For Mack Trucks and Volvo Buses, two of the top 10 brands in the Mexican commercial vehicle market, sustainable transportation is also essential. Volvo plans to comply with the goals set in the Paris Agreement by 2050. “This is the greatest challenge of our generation but sustainable transportation solutions are essential for a society to thrive,” says Gilberto Ramírez, Director of Strategic Planning & Business Development at Volvo Group Mexico. “With many of our products being used for 10 years on average, if we want to reach our goals by 2050, by 2040 we should manufacture only fossil-free vehicles,” says Ramírez. By 2030, 30 percent of Volvo Group’s production will be fossil-free vehicles.
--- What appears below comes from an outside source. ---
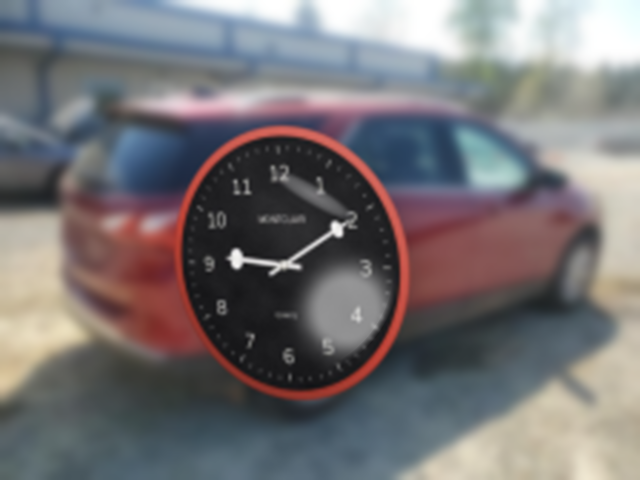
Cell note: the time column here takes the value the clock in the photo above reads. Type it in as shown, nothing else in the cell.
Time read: 9:10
Sustainability is not only achieved by a vehicle portfolio; it also requires proficient aftersales services, training and technology. “Sustainability in aftersales has also been important for us. We offer remanufactured components that maximize the units’ performance in operations. The remanufactured components are considered ecological in terms of recovery and component assembly,” said Gómez. Scania is focusing on training vehicle operators to reach greater efficiency. “Training drivers can improve fuel efficiency by 5 percent. We are launching flexible maintenance programs and changing our approach based on our clients’ operations. Finally, we are digitalizing our fleet by connecting our vehicles, which allows us to detect the ideal time for maintenance,” said Rodríguez.
In transition to more extensive green vehicle technologies, fuel efficiency for both buses and trucks is key. “Efficiency is essential. We are transitioning to more sustainable vehicles but current models should be more efficient too,” said Ramírez. Efficiency will lead to greener technologies. “Reducing fuel consumption is highly beneficial for transportation. Acquiring technologies for fuel efficiency will generate greater profits. Infrastructure is also essential for vehicle operations. Ultra-low sulfur diesel will promote greener technologies,” said Gómez.
To reach a sustainable transportation, multistakeholder partnerships are essential, said Scania’s Rodriguez: “We need to work from four perspectives: industry chambers, governments, OEMs and clients. This should be an ongoing work,” he said.